Russia’s maritime sector is seeing the wind down of multiple services, including ship certification by leading foreign providers – vital for accessing ports and securing insurance – shipping companies pulling out and ship engine makers suspending training on their equipment after Moscow’s invasion of Ukraine.
Ships typically have protection & indemnity (P&I) insurance,
which covers third party liability claims including environmental damage and injury. Separate hull and machinery policies cover vessels against physical damage.
P&I insurer West said in a statement: “In line with the applicable sanctions regimes, West has served 30 days’ notice of cancellation to Sovcomflot and cover will cease on 4 May 2022.”
Sovcomflot (SCF) said when contacted that all of its vessels were “insured according to industry standards and requirements of international conventions”.
UK Club, another P&I provider, said in order to comply with UK and EU sanctions it had “issued 30 day notices of termination to Sovcomflot in respect of their entered ships in early April”.
SCF, which has one of the world’s most modern fleets of oil tankers and gas carriers, has been hit by separate sanctions by the UK and Canada, while the United States has restricted it from raising capital in its financial markets.
The European Union has listed SCF among Russian state-owned companies with which it was “prohibited to directly or indirectly engage in any transaction” after a wind down period ends on May 15.
It was unclear what insurance cover SCF had secured. Dozens of its vessels had been insured previously by players such as West, UK Club and North, shipping records showed.
Ship insurance sources said while Russian insurance cover for instance would be acceptable, payment issues due to financial sanctions imposed on Moscow could create difficulties for SCF tankers at sea.
Russian ships also face problems securing marine fuel as sellers have stopped serving vessels flying the Russian flag at major European hubs including Spain and Malta.

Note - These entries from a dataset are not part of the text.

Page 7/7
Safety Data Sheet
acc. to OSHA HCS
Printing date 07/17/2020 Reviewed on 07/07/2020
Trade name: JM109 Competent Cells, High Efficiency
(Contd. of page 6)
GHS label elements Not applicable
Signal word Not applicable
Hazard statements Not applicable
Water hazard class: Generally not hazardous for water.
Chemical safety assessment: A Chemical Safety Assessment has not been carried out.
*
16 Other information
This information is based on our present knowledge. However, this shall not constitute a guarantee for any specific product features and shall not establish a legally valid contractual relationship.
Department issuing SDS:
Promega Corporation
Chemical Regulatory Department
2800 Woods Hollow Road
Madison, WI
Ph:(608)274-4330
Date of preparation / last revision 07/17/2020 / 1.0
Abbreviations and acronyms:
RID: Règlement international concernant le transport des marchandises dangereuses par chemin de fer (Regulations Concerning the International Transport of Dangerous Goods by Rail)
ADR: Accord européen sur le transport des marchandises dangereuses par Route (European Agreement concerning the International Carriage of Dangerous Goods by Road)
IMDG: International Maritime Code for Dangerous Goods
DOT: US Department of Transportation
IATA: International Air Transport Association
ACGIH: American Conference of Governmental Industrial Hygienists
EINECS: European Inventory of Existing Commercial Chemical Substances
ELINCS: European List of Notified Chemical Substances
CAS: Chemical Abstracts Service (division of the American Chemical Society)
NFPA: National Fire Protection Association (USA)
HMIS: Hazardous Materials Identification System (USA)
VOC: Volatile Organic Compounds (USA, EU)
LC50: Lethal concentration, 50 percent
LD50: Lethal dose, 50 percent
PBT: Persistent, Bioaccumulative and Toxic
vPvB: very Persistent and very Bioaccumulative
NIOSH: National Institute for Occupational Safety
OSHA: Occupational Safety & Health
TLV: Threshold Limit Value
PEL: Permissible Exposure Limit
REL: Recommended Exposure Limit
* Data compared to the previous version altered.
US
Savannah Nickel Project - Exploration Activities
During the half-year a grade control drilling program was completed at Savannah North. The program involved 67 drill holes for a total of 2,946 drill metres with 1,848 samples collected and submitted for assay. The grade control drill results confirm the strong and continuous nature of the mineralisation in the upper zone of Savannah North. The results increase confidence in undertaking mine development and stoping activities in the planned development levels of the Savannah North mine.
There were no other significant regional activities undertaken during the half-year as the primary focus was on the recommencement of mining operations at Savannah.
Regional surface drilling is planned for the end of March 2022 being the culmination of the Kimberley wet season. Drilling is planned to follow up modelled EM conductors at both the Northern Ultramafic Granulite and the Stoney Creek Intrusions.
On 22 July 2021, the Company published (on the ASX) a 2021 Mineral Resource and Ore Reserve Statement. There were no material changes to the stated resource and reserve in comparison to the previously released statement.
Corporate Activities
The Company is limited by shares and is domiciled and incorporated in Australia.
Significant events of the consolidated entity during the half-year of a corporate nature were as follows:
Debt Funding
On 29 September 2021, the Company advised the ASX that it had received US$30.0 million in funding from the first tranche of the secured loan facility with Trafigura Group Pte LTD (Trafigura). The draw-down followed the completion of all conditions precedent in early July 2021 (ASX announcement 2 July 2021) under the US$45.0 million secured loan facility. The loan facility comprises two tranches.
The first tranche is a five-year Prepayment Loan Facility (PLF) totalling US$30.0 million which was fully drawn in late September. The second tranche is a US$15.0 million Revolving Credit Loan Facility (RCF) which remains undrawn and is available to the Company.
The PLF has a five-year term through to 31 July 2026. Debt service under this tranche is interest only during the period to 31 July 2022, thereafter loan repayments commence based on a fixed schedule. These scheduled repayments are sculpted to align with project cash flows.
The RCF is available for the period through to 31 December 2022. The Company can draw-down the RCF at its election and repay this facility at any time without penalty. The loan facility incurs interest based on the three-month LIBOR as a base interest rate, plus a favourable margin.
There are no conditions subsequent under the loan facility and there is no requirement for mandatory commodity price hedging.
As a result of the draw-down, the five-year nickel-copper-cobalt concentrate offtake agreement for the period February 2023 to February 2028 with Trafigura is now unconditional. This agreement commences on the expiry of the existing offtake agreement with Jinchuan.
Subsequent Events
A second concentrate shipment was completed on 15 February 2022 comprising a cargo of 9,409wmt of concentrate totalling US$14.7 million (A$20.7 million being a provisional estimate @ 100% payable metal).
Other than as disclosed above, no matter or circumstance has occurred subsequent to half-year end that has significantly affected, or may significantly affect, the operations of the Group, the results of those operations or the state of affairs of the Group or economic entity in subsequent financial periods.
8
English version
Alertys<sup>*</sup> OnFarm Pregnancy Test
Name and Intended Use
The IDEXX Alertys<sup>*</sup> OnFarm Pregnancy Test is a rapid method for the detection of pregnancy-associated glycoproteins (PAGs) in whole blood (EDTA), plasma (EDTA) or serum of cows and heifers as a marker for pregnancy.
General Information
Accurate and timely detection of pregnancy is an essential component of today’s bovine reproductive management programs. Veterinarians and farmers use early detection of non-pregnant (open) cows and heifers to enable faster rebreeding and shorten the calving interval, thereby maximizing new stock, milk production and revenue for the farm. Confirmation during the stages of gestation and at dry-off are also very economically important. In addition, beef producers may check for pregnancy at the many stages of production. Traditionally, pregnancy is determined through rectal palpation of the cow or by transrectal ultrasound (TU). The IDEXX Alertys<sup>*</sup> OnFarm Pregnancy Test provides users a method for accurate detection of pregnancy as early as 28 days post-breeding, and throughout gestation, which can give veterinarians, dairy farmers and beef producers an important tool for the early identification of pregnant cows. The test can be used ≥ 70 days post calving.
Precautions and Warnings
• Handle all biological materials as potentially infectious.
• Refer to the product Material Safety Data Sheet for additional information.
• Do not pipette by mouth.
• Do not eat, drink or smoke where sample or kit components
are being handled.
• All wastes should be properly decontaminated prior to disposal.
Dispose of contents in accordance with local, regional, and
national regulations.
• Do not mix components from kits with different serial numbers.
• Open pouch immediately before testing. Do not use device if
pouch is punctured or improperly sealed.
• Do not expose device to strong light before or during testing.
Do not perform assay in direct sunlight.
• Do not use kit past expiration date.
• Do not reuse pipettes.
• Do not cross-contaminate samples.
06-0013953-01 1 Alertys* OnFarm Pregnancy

SCF ships, which had previously been covered by Norway’s Gard, were no longer entered on the company’s website.
Gard said it complied with all relevant sanctions and did not comment on individual clients, but communicated “directly with those affected by the situation”.
Mike Salthouse, a senior club manager with another leading P&I insurer North, said it had “gone down a contractual termination route notice for which has now expired so that there are no Sovcomflot vessels currently entered”.
“The majority or indeed all of the clubs involved would in all probability not have felt able to continue business beyond May 15 when the wind down periods end and EU and UK bans on providing insurance to Sovcomflot take effect,” he told Reuters.
“The act of terminating an entry such as Sovcomflot is made more complicated because of the different legislative approach adopted by different jurisdictions. Clubs and other insurers will have had to spend time resolving any inconsistencies in a manner that does not disadvantage existing third party claimants.”